La Cour pointe une incohérence entre le récit que la jeune femme vient de livrer et le rapport de l’OFPRA. « À l’OFPRA vous avez dit que vous étiez retournée à Abidjan pour les vacances, pas pour voir une grand-mère malade. C’est pas pareil », souligne la présidente. « À l’OFPRA j’étais stressée », répond la requérante.
L’assesseur tatillonne voudrait savoir en quoi consistait le contrat de ce mariage forcé. Fofana avait plusieurs champs de riz, des boutiques. Il était riche, et le mariage a dû être juteux, pense la magistrate. Madame B. dit qu’elle n’en sait rien.
« Normalement une femme donnée en mariage, même forcé, sait ce qu’il y a dans le contrat », croit savoir l’assesseur. Vous devriez savoir, les gens parlent, se vantent de ce qu’ils ont obtenu ».
Autre chose chiffonne l’assesseure. « La première épouse avait 40 ans, et vous, 20 ans, quand même. S’il était si riche, pourquoi n’avait-il que deux épouses ? Dans l’islam, la polygamie est encouragée. Pourquoi a-t-il attendu aussi longtemps pour prendre deux épouses ?
– Je ne sais pas », dit une nouvelle fois la requérante.

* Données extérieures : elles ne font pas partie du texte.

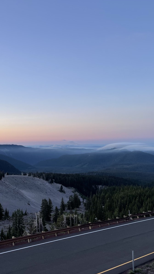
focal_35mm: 38
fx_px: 276
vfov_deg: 52.8
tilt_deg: +0.7
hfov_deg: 30.4
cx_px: 29
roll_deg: +1.2
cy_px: 137
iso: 50
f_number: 1.6
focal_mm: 5.1
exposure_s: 1/121
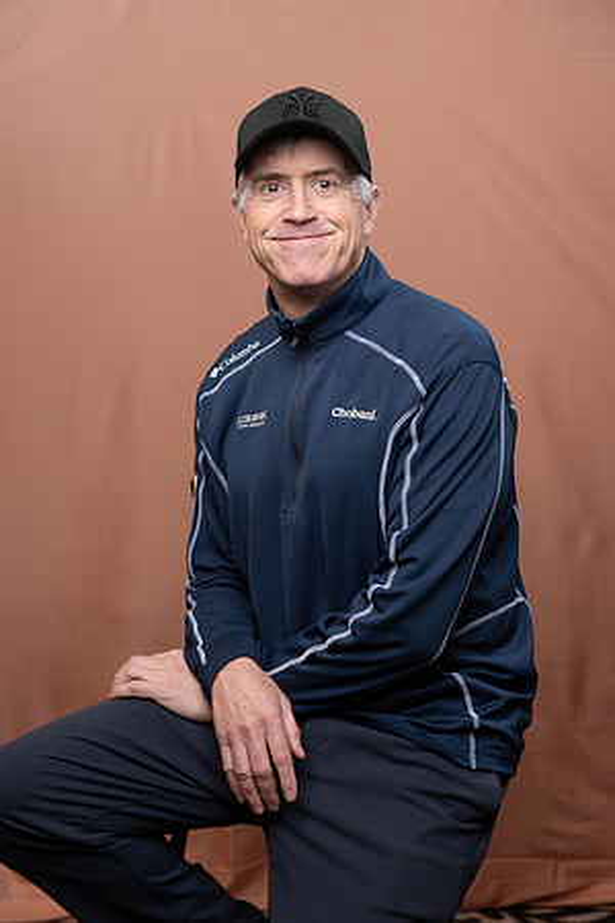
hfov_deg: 22.6
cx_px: 308
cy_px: 462
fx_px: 1537
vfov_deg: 33.4
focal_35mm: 60
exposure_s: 1/160
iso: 320
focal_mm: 60
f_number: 4
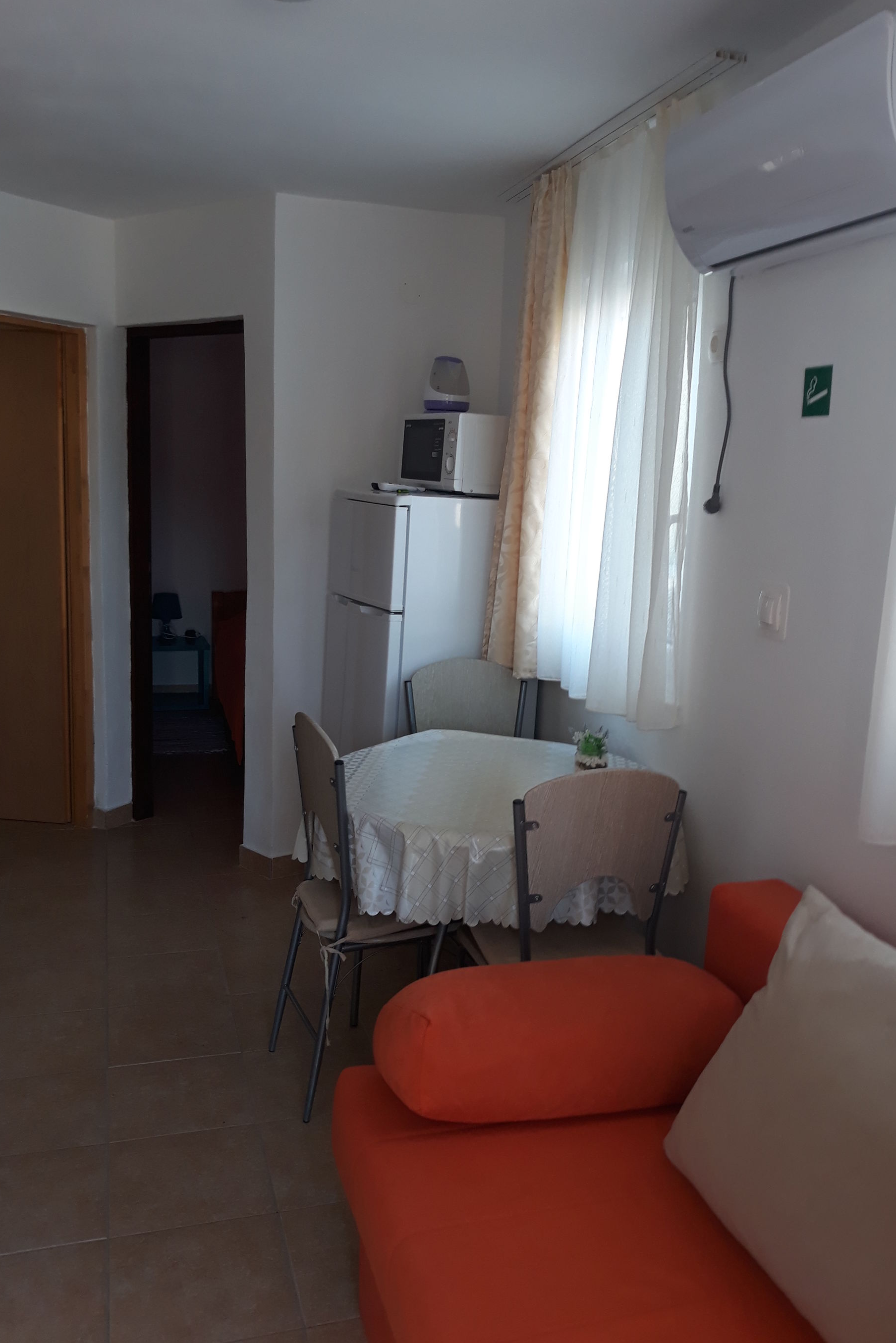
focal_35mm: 29
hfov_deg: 45.0
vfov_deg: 63.6
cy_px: 654
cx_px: 470
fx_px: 1082
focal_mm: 3.71
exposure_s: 1/50
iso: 40
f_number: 1.7
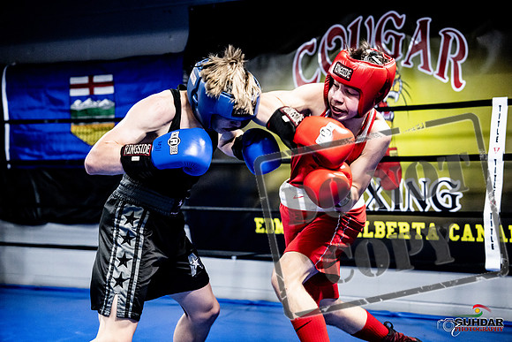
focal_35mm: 70
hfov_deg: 28.8
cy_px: 171
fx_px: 996
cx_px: 256
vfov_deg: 19.5
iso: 8000
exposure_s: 1/1000
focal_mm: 70
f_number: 2.8
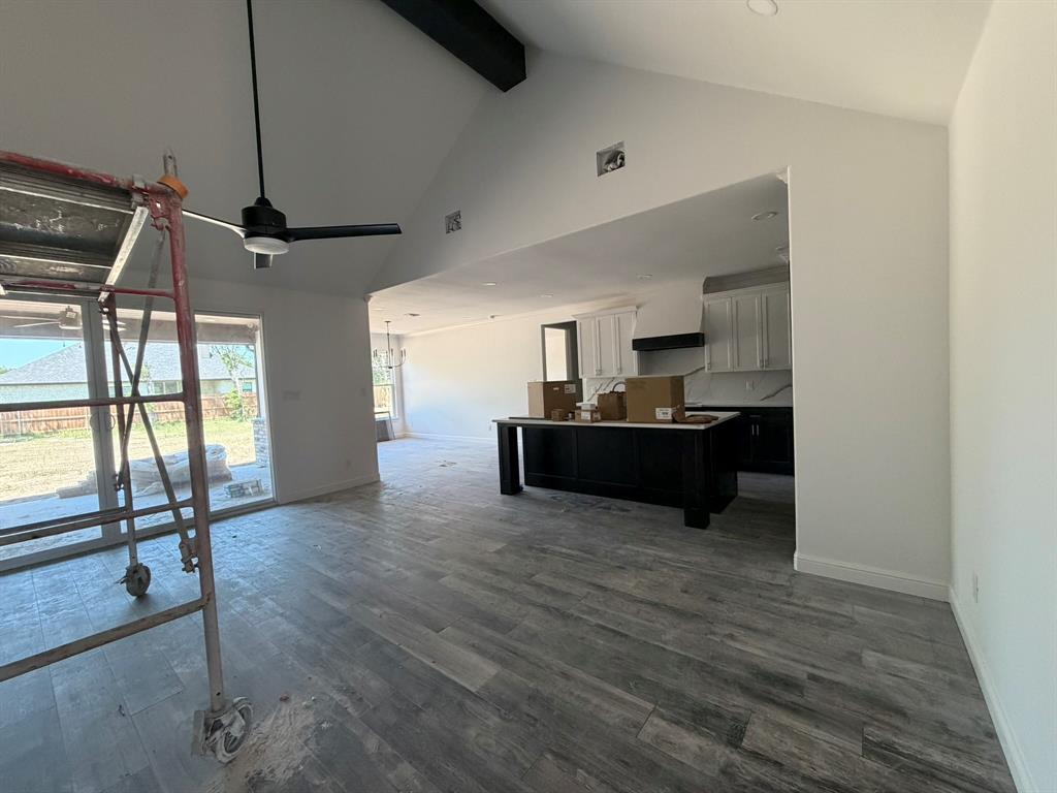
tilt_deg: -3.1
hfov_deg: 102.1
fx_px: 427
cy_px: 396
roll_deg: +3.7
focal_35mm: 14
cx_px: 528
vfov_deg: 85.7
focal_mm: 2.22
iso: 320
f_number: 2.2
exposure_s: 1/101
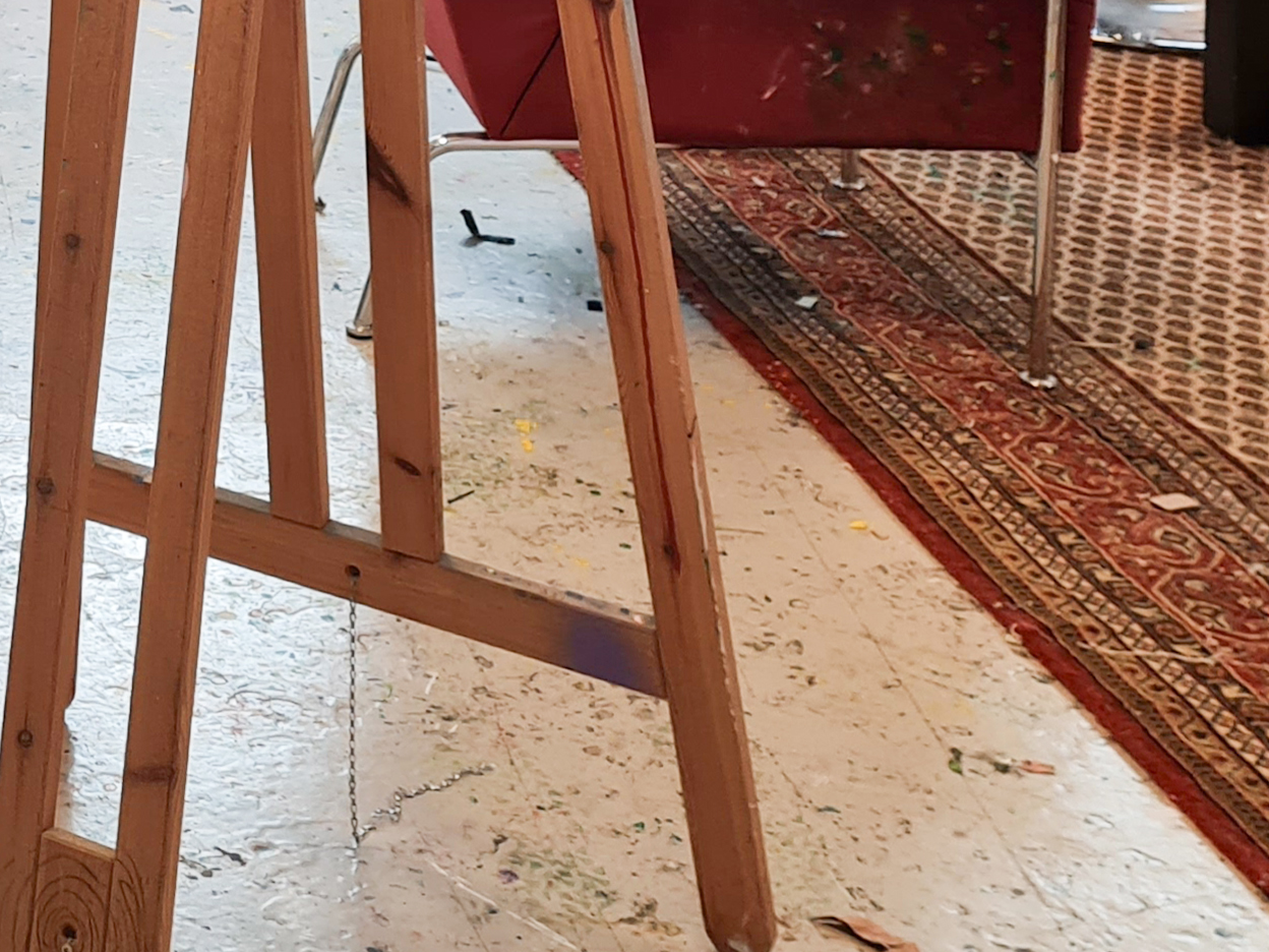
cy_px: -224
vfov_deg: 16.7
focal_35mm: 84
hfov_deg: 21.2
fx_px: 3079
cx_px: -375
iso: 80
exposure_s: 1/100
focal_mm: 5.4
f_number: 1.8
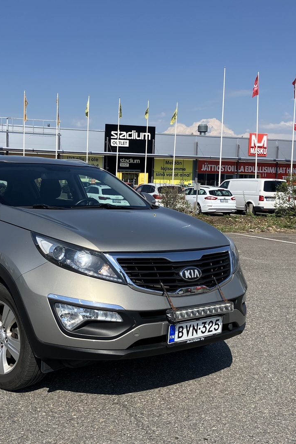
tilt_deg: -2.9
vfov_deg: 49.5
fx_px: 481
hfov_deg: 33.8
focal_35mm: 39
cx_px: 90
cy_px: 222
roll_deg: -1.3
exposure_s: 1/2703
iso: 32
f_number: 1.8
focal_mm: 3.99
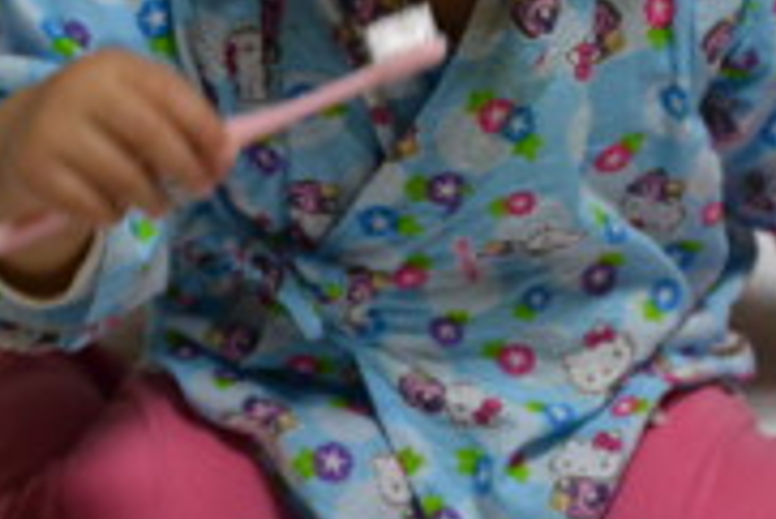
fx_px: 2011
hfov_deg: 21.8
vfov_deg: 14.6
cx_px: 514
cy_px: 56
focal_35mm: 93
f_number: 5
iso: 1600
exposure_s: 1/100
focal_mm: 25
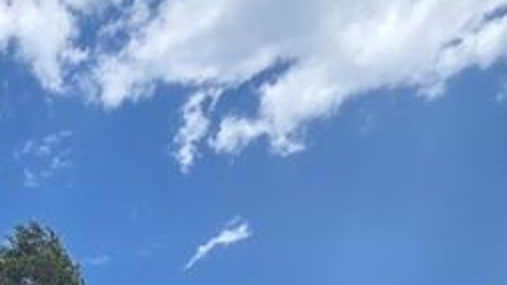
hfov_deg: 30.4
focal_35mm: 57
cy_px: 723
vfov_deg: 13.6
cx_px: -120
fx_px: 766
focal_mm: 2.2
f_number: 2.2
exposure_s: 1/2021
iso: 50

Madame B. se tait. Elle sèche encore ses larmes lorsque son avocate, Me Marion Vergnole, prend la parole. Elle dépeint en quelques mots une vie de séquestration, de corvées, de viols, de brimades, de coups. Elle démine les éléments du récit qui semble avoir laissé la Cour perplexe. « Cela peut paraître surprenant que l’amie de sa mère voyage dans tous le pays mais c’est une pratique courante pour trouver le riz le moins cher ». L’avocate, enfin, explique que sa cliente ne peut plus rentrer au pays. « Elle n’a plus de nouvelles mais on sait par les rapports que celles qui fuient les mariages forcés sont la honte de la famille ». L’avocate mentionne la suite de l’histoire de Madame B. : en France, elle a rencontré un homme, Guinéen, avec lequel elle a eu deux enfants, dont une petite fille née en 2022. Si la famille rentrait en Côte d’Ivoire, la petite risquerait d’être excisée à son tour.
L’audience prend fin et Madame B. quitte la pièce les joues humides. Dans le couloir, son mari, l’attend avec deux enfants en bas âge qui lui sautent dans les bras. Son avocate lui pose la main sur l’épaule. L’audience a été difficile. La décision le sera encore plus : la Cour a rejeté la demande de Madame B. La Cour a estimé que les faits allégués n’étaient pas établis et que les craintes de persécutions n’étaient pas fondées.